#### TEXT SHOWN:
---

Beware of Police Officers When Shooting Time-Lapse Photographs

Elizabethtown, Pennsylvania-based photographer Jason Macchioni was recently shooting a time-lapse project from an overpass at night when he was approached by police officers who demanded his ID and threatened to arrest him for wiretapping (Macchioni was recording video of the encounter). Macchioni tells us,

I was shooting a time-lapse which I’m still working on, I arrived at this site around 9 and was there for about 3 hours until these two cops rolled up! At first I was calm and refused to give ID, After the second cop was breathing down my neck and really threatening me. I gave in and tried to get them to leave. Then stuff got heated.

Macchioni has enlisted the help of the ACLU in filing a complaint with the police department. Want to learn more about your rights as a photographer in the US? Check out this short cartoon the ACLU released earlier this month.

  • William

    i am all for photographer’s rights, but as i listen to the audio i can’t help but hear the combative tone in this photog’s voice. show the officers a sample of your work – a sample of what you’re doing. show your business cards. make friends with the local and state film offices and get the names of the local law enforcement film contacts. every run in with LE doesn’t have to be a confrontation. these officers are rolling up on a suspicious person/activity call. they don’t know what to expect, then they encounter a hostile photog spouting off about the ACLU? come on, a little proactive cooperation goes a long way.

  • zizzybaloobah

    He wasn’t being combative. He knew and was asserting his rights. These cops are ignorant, abusive idiots.

  • MrRocking

    The cops have never heard of Vimeo.

  • itinko

    When video taping these altercations best to turn your mic off. That way they can’t apply the wiretapping laws.

  • Mantis

    What the hell is wrong with this country???

  • Senen L

    I agree with you, the photog was right but it never helps to adopt a confrontational tone, answering “because I can” was a mistake..telling them “my dad knows your boss” was just asking for trouble.

  • Buggle

    This guy is my hero.

  • Lesley Storm

    He’s not doing anything wrong but he actually does have to show them ID if they ask. If he’d just given them what they wanted and not made a fuss about it than it would have been over in a couple of minutes- with no harm done.

  • Anatole Klapouch

    I think this guy is an idiot. The photographer, not the cop.
    Damn, just show the f***g id and be polite.

---

#### WHAT YOU WILL DO:
- 1) Reproduce the part of the time-lapse post that begins at "What the hell" and stops after "no harm done.".
- 2) In the time-lapse post, how long had Macchioni been at the site when the two officers arrived?

---

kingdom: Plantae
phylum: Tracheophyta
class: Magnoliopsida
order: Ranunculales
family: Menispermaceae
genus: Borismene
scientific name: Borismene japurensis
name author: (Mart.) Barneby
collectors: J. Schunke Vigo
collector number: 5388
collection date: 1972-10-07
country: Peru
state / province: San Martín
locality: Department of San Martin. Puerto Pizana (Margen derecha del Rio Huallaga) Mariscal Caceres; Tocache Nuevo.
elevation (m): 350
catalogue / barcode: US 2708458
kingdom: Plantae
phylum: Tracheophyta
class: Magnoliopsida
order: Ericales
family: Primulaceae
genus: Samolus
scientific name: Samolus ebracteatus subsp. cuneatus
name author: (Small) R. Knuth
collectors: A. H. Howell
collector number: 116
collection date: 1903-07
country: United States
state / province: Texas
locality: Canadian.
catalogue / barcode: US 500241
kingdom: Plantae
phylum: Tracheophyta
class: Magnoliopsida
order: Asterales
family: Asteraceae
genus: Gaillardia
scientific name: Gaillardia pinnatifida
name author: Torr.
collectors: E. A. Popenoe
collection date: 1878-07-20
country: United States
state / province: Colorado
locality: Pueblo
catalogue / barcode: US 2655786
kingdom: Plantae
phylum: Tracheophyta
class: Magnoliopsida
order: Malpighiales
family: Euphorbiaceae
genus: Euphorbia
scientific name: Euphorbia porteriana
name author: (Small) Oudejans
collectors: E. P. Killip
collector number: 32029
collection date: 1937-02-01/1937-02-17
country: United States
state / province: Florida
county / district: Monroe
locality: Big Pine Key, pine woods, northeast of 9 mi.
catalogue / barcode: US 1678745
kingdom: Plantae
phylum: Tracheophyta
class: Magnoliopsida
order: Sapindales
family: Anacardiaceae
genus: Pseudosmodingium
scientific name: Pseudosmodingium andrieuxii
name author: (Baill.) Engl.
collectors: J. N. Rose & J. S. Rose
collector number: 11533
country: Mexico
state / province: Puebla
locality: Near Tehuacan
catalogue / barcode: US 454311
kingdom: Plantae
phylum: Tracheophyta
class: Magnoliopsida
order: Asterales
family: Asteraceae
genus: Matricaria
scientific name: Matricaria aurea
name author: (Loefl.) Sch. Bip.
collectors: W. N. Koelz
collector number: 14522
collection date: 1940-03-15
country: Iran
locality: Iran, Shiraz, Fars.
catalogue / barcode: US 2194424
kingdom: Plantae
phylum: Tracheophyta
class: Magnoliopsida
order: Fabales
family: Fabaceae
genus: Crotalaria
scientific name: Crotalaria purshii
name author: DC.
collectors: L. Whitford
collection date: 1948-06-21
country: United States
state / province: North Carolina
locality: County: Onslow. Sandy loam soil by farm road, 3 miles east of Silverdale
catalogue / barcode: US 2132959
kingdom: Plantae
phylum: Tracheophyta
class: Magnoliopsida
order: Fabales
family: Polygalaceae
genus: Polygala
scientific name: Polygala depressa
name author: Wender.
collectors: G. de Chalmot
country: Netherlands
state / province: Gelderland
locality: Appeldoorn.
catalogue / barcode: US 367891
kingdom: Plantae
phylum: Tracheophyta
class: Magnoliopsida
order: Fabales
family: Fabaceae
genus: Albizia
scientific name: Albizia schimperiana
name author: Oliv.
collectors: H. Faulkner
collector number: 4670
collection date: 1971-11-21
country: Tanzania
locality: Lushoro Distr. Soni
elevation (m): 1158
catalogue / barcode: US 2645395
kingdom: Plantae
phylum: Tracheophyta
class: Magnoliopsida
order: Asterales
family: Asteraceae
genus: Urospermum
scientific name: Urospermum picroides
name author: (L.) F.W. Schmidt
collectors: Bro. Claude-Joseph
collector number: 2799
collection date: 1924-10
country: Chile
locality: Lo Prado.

---

#### LIST OF ANSWERS:
- 1)
What the hell is wrong with this country???

  • Senen L

    I agree with you, the photog was right but it never helps to adopt a confrontational tone, answering “because I can” was a mistake..telling them “my dad knows your boss” was just asking for trouble.

  • Buggle

    This guy is my hero.

  • Lesley Storm

    He’s not doing anything wrong but he actually does have to show them ID if they ask. If he’d just given them what they wanted and not made a fuss about it than it would have been over in a couple of minutes- with no harm done.

- 2) About three hours.